Embodiment of intra-abdominal pressure in a flexible multibody model of the trunk and the spinal unloading effects during static lifting tasks

The role of intra-abdominal pressure (IAP) in spinal load reduction has remained controversial, partly because previous musculoskeletal models did not introduce the pressure generating mechanism. In this study, an integrated computational methodology is proposed to combine the IAP change with core muscle activations. An ideal gas relationship was introduced to calculate pressure distribution within the abdominal cavity. Additionally, based on flexible multibody dynamics, a muscle membrane element was developed by incorporating the muscular fiber deformation, inter-fiber stiffness, and volume constancy. This element was then utilized in discretizing the diaphragm and transversus abdominis, forming an IAP-muscle coupling system of the abdominal cavity. Based on this methodology, a forward dynamic simulation of spinal flexion was presented to examine the unloading effect of abdominal breathing.
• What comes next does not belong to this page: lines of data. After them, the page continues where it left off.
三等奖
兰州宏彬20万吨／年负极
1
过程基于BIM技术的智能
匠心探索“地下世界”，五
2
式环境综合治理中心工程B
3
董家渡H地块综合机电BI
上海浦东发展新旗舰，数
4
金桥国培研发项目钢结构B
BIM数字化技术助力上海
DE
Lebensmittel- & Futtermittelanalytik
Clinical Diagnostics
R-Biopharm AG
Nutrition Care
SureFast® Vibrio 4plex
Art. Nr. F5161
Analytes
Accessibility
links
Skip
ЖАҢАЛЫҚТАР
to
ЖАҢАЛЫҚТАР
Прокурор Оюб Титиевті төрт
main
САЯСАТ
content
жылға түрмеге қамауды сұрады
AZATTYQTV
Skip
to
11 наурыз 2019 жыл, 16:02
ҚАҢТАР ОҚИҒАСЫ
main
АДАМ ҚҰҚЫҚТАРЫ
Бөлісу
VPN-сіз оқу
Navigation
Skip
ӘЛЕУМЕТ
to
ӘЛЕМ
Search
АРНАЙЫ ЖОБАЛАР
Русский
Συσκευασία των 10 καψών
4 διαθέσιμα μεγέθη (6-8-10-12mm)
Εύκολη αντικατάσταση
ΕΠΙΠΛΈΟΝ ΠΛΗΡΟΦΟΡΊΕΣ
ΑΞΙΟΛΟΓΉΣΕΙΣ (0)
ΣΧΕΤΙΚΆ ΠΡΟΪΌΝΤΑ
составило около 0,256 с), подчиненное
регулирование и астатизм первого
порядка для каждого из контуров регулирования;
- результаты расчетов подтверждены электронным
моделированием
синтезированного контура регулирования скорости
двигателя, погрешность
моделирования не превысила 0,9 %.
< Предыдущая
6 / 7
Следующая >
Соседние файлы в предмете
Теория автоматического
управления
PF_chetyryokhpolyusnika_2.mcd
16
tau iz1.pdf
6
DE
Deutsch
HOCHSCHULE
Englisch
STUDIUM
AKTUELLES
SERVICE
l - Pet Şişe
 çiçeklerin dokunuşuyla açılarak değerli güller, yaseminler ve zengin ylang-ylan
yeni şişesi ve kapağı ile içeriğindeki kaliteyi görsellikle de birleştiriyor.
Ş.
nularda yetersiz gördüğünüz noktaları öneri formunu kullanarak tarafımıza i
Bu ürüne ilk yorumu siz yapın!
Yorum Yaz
The results confirm that core muscle contraction during the abdominal breathing cycle can substantially reduce the forces of spinal compression together with trunk extensor muscles, and this effect is more pronounced when the IAP increase is produced by contraction of the transversus abdominis. This unloading effect still holds even with the co-activation of other abdominal muscles, providing a potential choice when designing trunk movements during weight-lifting tasks.